Сейчас мне трудновато даже объяснить, где была причина, где следствие.

Соревнование ли не интересовало меня, потому я не имел успеха, или же я не имел успеха и потому избегал соревнования. Возможно, обе причины действовали одновременно. Так или иначе, я бежал к маме при каждом удобном случае. Другие воспитательницы заметили это, настойчиво советовали перевести меня в другой детский сад. Но мама, хотя и директор, все-таки мама. Она соглашалась с коллегами: «Да-да, конечно, переведу в ближайшее время», но ей очень не хотелось отпускать меня с глаз долой, и находился повод отложить расставание. На месяц, на два, еще на два.

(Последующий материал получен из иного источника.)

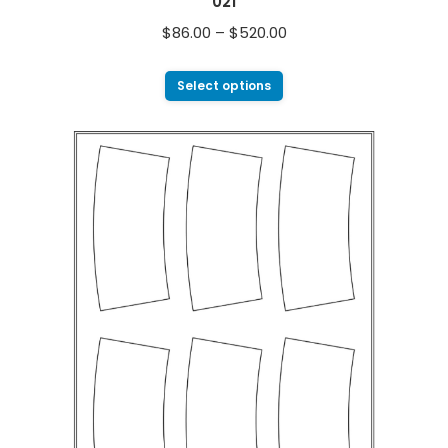
021
$
86.00
–
$
520.00
Select options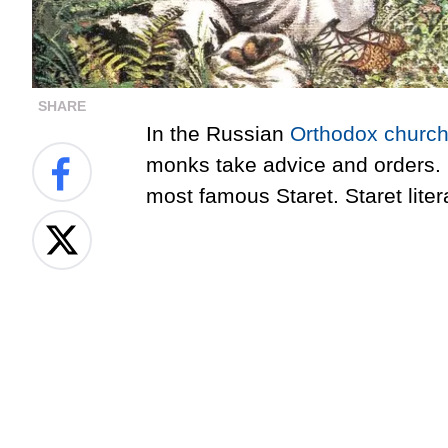
SHARE
In the Russian
Orthodox churc
monks take advice and orders. 
most famous Staret. Staret liter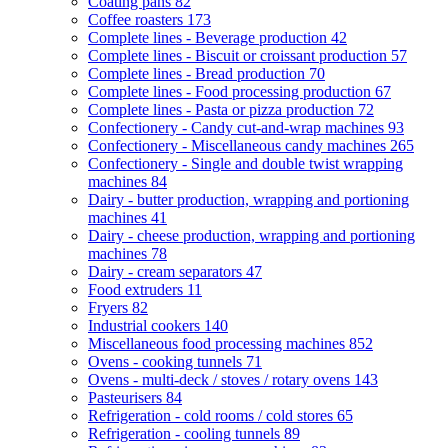
Coating pans
82
Coffee roasters
173
Complete lines - Beverage production
42
Complete lines - Biscuit or croissant production
57
Complete lines - Bread production
70
Complete lines - Food processing production
67
Complete lines - Pasta or pizza production
72
Confectionery - Candy cut-and-wrap machines
93
Confectionery - Miscellaneous candy machines
265
Confectionery - Single and double twist wrapping
machines
84
Dairy - butter production, wrapping and portioning
machines
41
Dairy - cheese production, wrapping and portioning
machines
78
Dairy - cream separators
47
Food extruders
11
Fryers
82
Industrial cookers
140
Miscellaneous food processing machines
852
Ovens - cooking tunnels
71
Ovens - multi-deck / stoves / rotary ovens
143
Pasteurisers
84
Refrigeration - cold rooms / cold stores
65
Refrigeration - cooling tunnels
89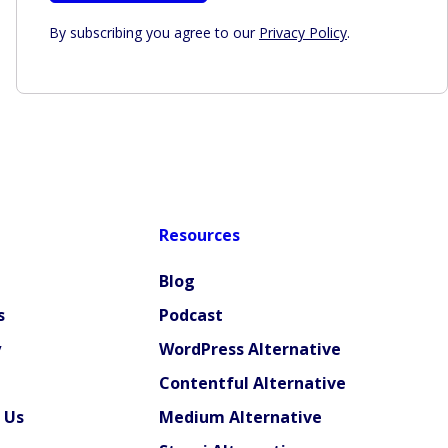
By subscribing you agree to our
Privacy Policy
.
Resources
Blog
s
Podcast
y
WordPress Alternative
Contentful Alternative
 Us
Medium Alternative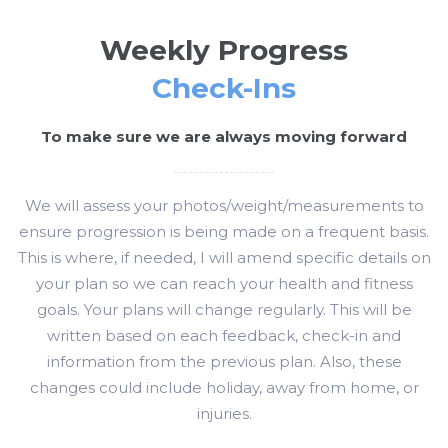
Weekly Progress
Check-Ins
To make sure we are always moving forward
We will assess your photos/weight/measurements to
ensure progression is being made on a frequent basis.
This is where, if needed, I will amend specific details on
your plan so we can reach your health and fitness
goals. Your plans will change regularly. This will be
written based on each feedback, check-in and
information from the previous plan. Also, these
changes could include holiday, away from home, or
injuries.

Насморк, гланды, желудочек… И зачем переводить в середине года? И зачем травмировать ребенка, вырывая из коллектива? В конце концов дотянула до школы.

Боком вышла мне эта оттяжка, боком! Самое большое горе моего детства связано с ней. Горе?! Не слишком ли сильное слово для тяжких переживаний шестилетнего?

Но ведь они и в самом деле тяжкие. Да, забываются легко, но переживаются горько. Вот я и по сей день не забыл. Итак, с опозданием на год и даже не первого сентября, а числа пятнадцатого мама отвела меня в школу. Я шел с охотой. Мне очень нравился мой новенький ранец, и новенький калькулятор, и новенькая фотонаборка… Сколько раз я вынимал их и укладывал в футляр, старательно вытерев клавиши! Вообще дети любят новизну, любят перемены, узнавание. Надо же им обозреть мир — это так интересно. И гвалт меня не испугал, у нас в детском саду и не так еще орали. И сама школа понравилась, такая разноцветная, вся разрисованная неподвижными картинками. Неподвижными, само собой разумеется, от подвижных детишки глаз не отрывали бы, никаких указаний не услышали бы.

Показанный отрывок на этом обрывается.